In parallel, Israel launched more strikes south of Beirut, hitting two vehicles – one in the seafront town of Saadiyat and another on a coastal highway in neighbouring Jiyeh, about 20 kilometres (12 miles) south of the capital.
Reporting from Beirut, Al Jazeera’s Zeina Khodr said: “There is anger here. People believe the Lebanese government should not have sat down with Israel, the enemy, which has already killed more than 2,000 people in the past few weeks alone.
“What people want here is an end to the attacks,” she said, noting that the neighbourhoods had been “repeatedly targeted in Israeli strikes in recent weeks.”
Residents, she added, were asking why the November 2024 ceasefire between Israel and the armed group Hezbollah, which the former repeatedly breached with near-daily violations, had not been implemented.
Hezbollah lawmaker slams Beirut’s ‘concessions’
The meeting between the Lebanese and Israeli envoys was hosted by US Secretary of State Marco Rubio, marking the first direct contact in decades between the two countries.
Both sides said the talks were positive, though ahead of the meeting, Israel had ruled out any discussion of Lebanon’s demand for a ceasefire in the latest war, which erupted on March 2 when Hezbollah opened fire in retaliation for the US-Israeli killing of Iran’s Supreme Leader Ayatollah Ali Khamenei.
As Israel doubled down on its offensive against the armed group, issuing another forced displacement order to residents in the south, Hezbollah lawmaker Hassan Fadlallah said the “option of negotiations with the enemy is wrong”.
Speaking at a news conference, he accused the Lebanese government of “squandering Lebanon’s political and military strength”, criticising it for withdrawing its army from the south and “leaving it vulnerable to occupation and giving the enemy free rein”.

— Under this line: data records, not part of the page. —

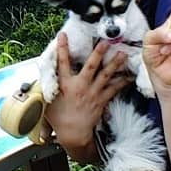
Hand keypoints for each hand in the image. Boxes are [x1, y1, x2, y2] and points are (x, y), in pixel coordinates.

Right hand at [46, 33, 132, 157]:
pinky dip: (122, 82)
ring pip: (105, 75)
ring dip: (115, 64)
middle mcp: (80, 86)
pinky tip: (129, 75)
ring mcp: (92, 93)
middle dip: (98, 52)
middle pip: (90, 66)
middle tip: (105, 41)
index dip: (62, 49)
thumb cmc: (59, 120)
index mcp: (65, 85)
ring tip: (123, 53)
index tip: (63, 36)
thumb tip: (40, 79)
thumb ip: (46, 89)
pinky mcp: (101, 100)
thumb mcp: (47, 103)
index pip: (62, 63)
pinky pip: (114, 89)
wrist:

“The current government has not lived up to the people’s expectations and has failed to grasp the resistance of the young fighters,” he said, slamming Beirut for its “concessions” and for “inciting internal division” in the country.
He added that the Iran-aligned group wants a comprehensive ceasefire, not a return to near-daily Israeli strikes and assassinations as seen after the November 2024 ceasefire deal.
Earlier on Wednesday, the Israeli military had issued an evacuation order to residents in the south. NNA said attacks also hit the southern towns of Baraachit, Souaneh, Babliyeh, Seddiqine, Nabatieh El Faouqa and areas along the Litani River.
The outskirts of the town of Bint Jbeil, which has been hit especially hard by a recent Israeli operation that claimed to have killed at least 100 Hezbollah fighters, were also struck by shelling, said NNA.
Homes were also blown up in the southern town of Hanine.